▶ _LISTED ENTRIES_

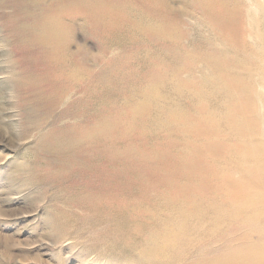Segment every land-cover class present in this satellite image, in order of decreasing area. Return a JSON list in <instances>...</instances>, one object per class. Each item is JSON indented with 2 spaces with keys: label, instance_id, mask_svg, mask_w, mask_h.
Here are the masks:
<instances>
[{
  "label": "rangeland",
  "instance_id": "1",
  "mask_svg": "<svg viewBox=\"0 0 264 264\" xmlns=\"http://www.w3.org/2000/svg\"><path fill=\"white\" fill-rule=\"evenodd\" d=\"M163 1L161 11V0H0V264H140L145 232H127L155 221L131 218L137 212L124 198L122 213L80 201L109 194L102 187L111 186L104 172L115 170V146L163 150L176 161L184 144L201 148L206 140L182 135L171 114L197 117L202 107L224 114L211 86L189 81L215 74L210 43L221 36L204 16L209 0ZM51 13L64 24L55 39L44 27ZM181 66L187 70L177 76ZM70 129L83 144V172L57 161L78 149L41 148L45 137ZM137 159L125 158L126 167L135 171ZM133 183L127 196L137 204L163 203L160 193L138 197L142 180Z\"/></svg>",
  "mask_w": 264,
  "mask_h": 264
},
{
  "label": "bare ground",
  "instance_id": "2",
  "mask_svg": "<svg viewBox=\"0 0 264 264\" xmlns=\"http://www.w3.org/2000/svg\"><path fill=\"white\" fill-rule=\"evenodd\" d=\"M161 2L162 11L168 4ZM233 2L228 6L220 0H209L210 5L204 8L212 30L221 36L219 42L210 43L208 58L215 74L192 75L189 79L200 89L211 86V92L222 99L224 114L216 118L204 107L197 117L171 114L182 135L205 139L204 145L199 148L184 144L182 161L181 158L175 161L171 153L163 150L134 153L133 146L117 145L110 150L109 160L115 170L110 174L104 172L111 186L102 188L109 194L102 200L80 201L90 207L107 205L108 211L116 208L121 212L124 210L121 204L126 203L124 198L130 201V206L134 204L137 212L131 218L155 221L127 232L126 238L139 234L140 230L145 232L147 242L139 254L140 264H264V0ZM54 18L49 14L44 25L51 39L64 26L55 23ZM164 31L170 33L171 28L165 26ZM178 70L180 76L187 68L181 66ZM159 75L154 69L151 78L156 80ZM206 97L200 90L199 99ZM78 114L86 115L82 111ZM80 133L91 135L85 127L80 128ZM81 143L70 129L55 139L45 137L41 148L60 153L78 149L65 159L55 155L62 167L83 172L78 165L79 160H84ZM136 157L135 172L124 161ZM161 162L167 168L160 169ZM119 167L127 182L123 187ZM150 169L151 176L156 174L153 178L146 175ZM135 179L142 180L138 197L154 194L160 199L157 194L160 193L163 203L152 207L151 202L137 204L132 195L127 196V187L132 188ZM159 217L166 220L157 223ZM170 218L174 222L167 223Z\"/></svg>",
  "mask_w": 264,
  "mask_h": 264
}]
</instances>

▶ _SET PROBLEM_
Which lines in the material above contain the string "evenodd" (case-sensitive)? Show each of those lines in full.

▶ _WORKED SOLUTION_
  "mask_svg": "<svg viewBox=\"0 0 264 264\" xmlns=\"http://www.w3.org/2000/svg\"><path fill=\"white\" fill-rule=\"evenodd\" d=\"M163 1L161 11V0H0V264H140L145 232H127L155 221L131 218L137 212L124 198L122 213L80 201L109 194L102 187L111 186L104 172L115 170V146L163 150L176 161L184 144L201 148L206 140L182 135L171 114L197 117L202 107L224 114L211 86L189 81L215 74L210 43L221 36L204 16L209 0ZM51 13L64 24L55 39L44 27ZM181 66L187 70L177 76ZM70 129L83 144V172L57 161L78 149L41 148L45 137ZM137 159L125 158L126 167L135 171ZM133 183L127 196L137 204L163 203L160 193L138 197L142 180Z\"/></svg>",
  "mask_svg": "<svg viewBox=\"0 0 264 264\" xmlns=\"http://www.w3.org/2000/svg\"><path fill=\"white\" fill-rule=\"evenodd\" d=\"M161 2L162 11L168 4ZM233 2L228 6L220 0H209L210 5L204 8L212 30L221 36L219 42L210 43L208 58L215 74L192 75L189 79L200 89L211 86V92L222 99L224 114L216 118L204 107L197 117L171 114L182 135L205 139L204 145L199 148L184 144L182 161L181 158L175 161L171 153L163 150L134 153L133 146L117 145L110 150L109 160L115 170L110 174L104 172L111 186L102 188L109 194L102 200L80 201L90 207L107 205L108 211L116 208L121 212L124 210L121 204L126 203L124 198L130 201V206L134 204L137 212L131 218L155 221L127 232L126 238L139 234L140 230L145 232L147 242L139 254L140 264H264V0ZM54 18L49 14L44 25L51 39L64 26L55 23ZM164 31L170 33L171 28L165 26ZM178 70L180 76L187 68L181 66ZM159 75L154 69L151 78L156 80ZM206 97L200 90L199 99ZM78 114L86 115L82 111ZM80 133L91 135L85 127L80 128ZM81 143L70 129L55 139L45 137L41 148L60 153L78 149L65 159L55 155L62 167L83 172L78 165L79 160H84ZM136 157L135 172L124 161ZM161 162L167 168L160 169ZM119 167L127 182L123 187ZM150 169L151 176L156 174L153 178L146 175ZM135 179L142 180L138 197L154 194L160 199L157 194L160 193L163 203L152 207L151 202L137 204L132 195L127 196V187L132 188ZM159 217L166 220L157 223ZM170 218L174 222L167 223Z\"/></svg>",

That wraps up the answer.